> **MATERIAL SHOWN**
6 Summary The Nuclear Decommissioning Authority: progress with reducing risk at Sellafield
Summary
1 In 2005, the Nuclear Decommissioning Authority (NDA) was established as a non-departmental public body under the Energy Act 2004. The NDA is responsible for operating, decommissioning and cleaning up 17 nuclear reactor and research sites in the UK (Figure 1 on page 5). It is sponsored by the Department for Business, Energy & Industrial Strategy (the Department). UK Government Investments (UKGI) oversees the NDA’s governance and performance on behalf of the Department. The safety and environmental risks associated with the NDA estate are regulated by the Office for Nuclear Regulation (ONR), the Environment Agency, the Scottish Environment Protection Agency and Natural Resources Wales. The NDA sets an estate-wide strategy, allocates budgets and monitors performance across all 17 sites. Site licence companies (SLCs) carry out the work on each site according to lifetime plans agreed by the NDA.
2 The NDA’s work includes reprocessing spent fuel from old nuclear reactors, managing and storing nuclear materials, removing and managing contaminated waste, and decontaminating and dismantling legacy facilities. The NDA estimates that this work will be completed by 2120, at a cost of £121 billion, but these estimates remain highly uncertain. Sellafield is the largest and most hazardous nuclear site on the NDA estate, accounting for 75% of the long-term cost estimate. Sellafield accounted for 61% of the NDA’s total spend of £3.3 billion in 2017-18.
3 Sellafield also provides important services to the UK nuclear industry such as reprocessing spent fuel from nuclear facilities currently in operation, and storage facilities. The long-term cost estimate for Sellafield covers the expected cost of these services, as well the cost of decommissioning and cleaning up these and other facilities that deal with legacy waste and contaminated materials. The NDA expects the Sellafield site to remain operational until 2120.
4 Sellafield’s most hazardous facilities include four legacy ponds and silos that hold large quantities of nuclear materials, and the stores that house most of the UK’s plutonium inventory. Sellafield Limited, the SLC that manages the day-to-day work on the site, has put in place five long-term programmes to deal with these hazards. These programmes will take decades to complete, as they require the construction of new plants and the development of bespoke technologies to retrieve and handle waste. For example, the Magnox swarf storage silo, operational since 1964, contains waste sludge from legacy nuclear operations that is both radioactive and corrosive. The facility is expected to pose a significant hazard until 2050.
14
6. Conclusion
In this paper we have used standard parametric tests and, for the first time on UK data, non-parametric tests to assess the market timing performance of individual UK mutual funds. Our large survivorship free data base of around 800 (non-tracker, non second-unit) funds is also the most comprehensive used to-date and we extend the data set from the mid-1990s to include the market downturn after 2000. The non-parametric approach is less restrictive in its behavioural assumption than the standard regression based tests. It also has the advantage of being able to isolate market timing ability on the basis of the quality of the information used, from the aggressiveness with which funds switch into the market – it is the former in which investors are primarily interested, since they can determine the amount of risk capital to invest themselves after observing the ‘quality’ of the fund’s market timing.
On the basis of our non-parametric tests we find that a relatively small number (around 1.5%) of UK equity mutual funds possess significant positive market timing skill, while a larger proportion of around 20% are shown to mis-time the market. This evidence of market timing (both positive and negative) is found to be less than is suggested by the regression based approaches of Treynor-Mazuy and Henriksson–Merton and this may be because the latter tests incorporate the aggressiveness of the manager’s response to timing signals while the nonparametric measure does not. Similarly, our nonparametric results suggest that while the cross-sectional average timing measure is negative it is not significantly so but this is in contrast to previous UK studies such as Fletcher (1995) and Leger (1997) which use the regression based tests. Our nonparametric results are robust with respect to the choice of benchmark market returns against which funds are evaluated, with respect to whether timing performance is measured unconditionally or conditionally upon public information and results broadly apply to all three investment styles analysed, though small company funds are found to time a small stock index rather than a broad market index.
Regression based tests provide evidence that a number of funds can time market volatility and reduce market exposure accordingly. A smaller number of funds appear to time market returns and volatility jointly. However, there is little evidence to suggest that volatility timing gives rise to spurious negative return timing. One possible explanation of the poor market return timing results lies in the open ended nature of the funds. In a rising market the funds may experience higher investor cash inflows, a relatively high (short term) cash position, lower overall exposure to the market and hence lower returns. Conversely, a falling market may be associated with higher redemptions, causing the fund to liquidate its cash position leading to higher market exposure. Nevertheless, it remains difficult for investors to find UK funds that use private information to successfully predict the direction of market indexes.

> **EXERCISE**
Each line in the material either holds the string "Summary" or does not. State how many do, and nothing else.

> **SOLUTION**
2